======== Recorded information

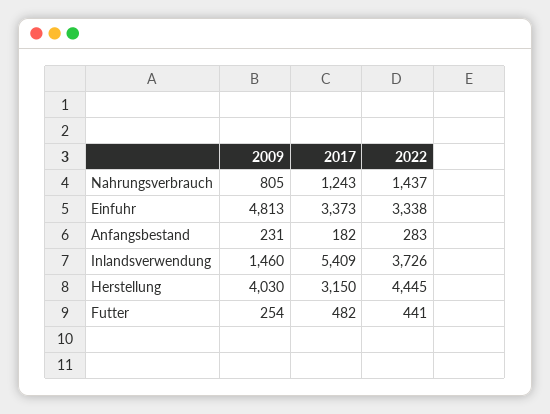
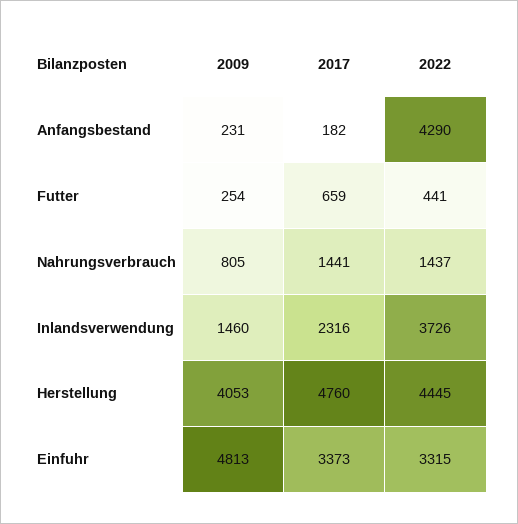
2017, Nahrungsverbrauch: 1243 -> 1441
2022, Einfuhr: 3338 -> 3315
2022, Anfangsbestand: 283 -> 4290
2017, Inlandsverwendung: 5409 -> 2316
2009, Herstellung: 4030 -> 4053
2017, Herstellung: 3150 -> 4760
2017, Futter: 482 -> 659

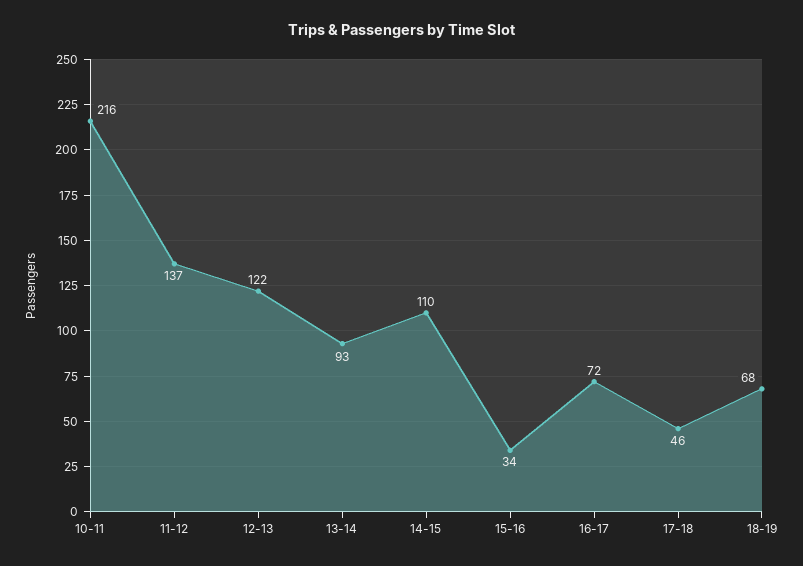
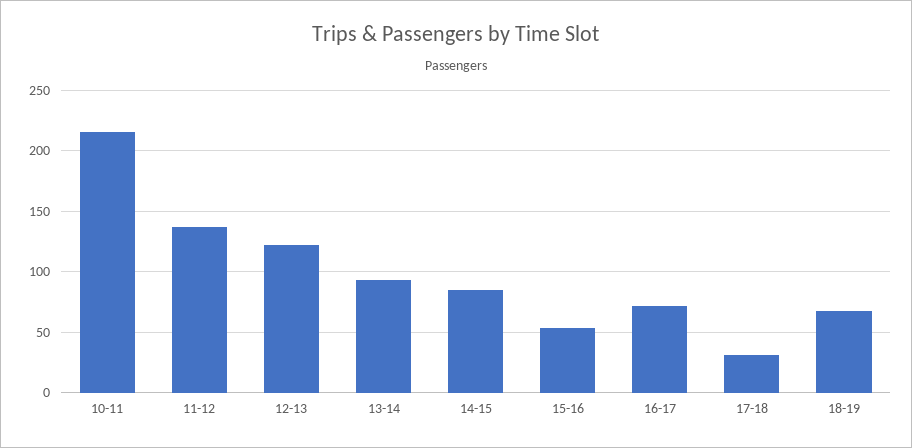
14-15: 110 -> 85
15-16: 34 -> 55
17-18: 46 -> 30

================
======== Recorded information

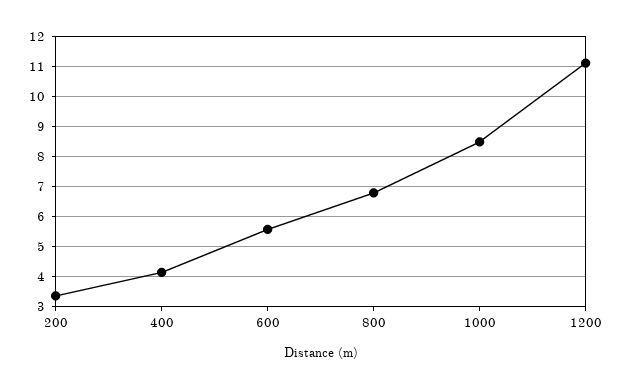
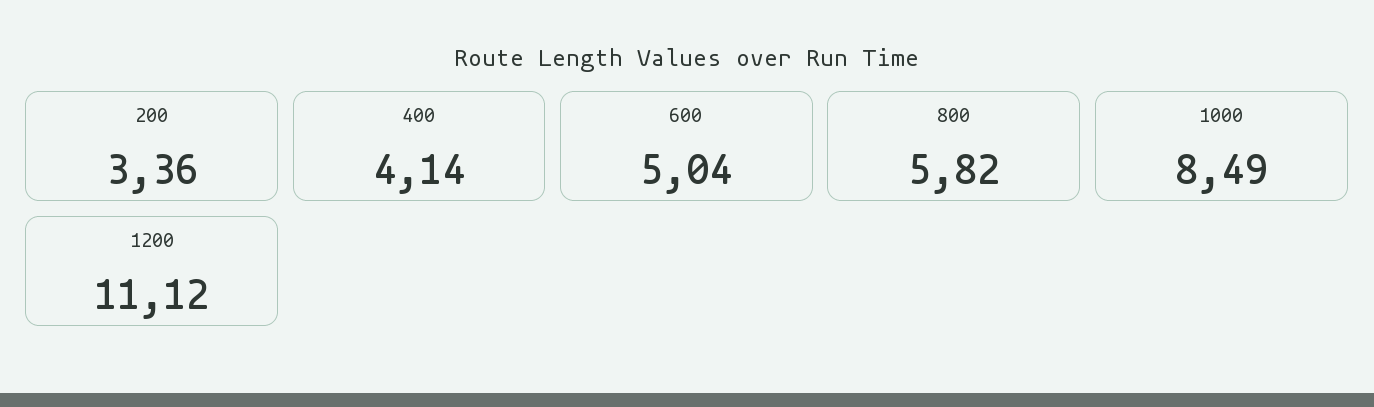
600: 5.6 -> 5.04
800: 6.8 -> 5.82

================

§ **Problem description**
Every line of the entries above that holds "Herstellung" should be copied out.

§ **Result for this exercise**
2009, Herstellung: 4030 -> 4053
2017, Herstellung: 3150 -> 4760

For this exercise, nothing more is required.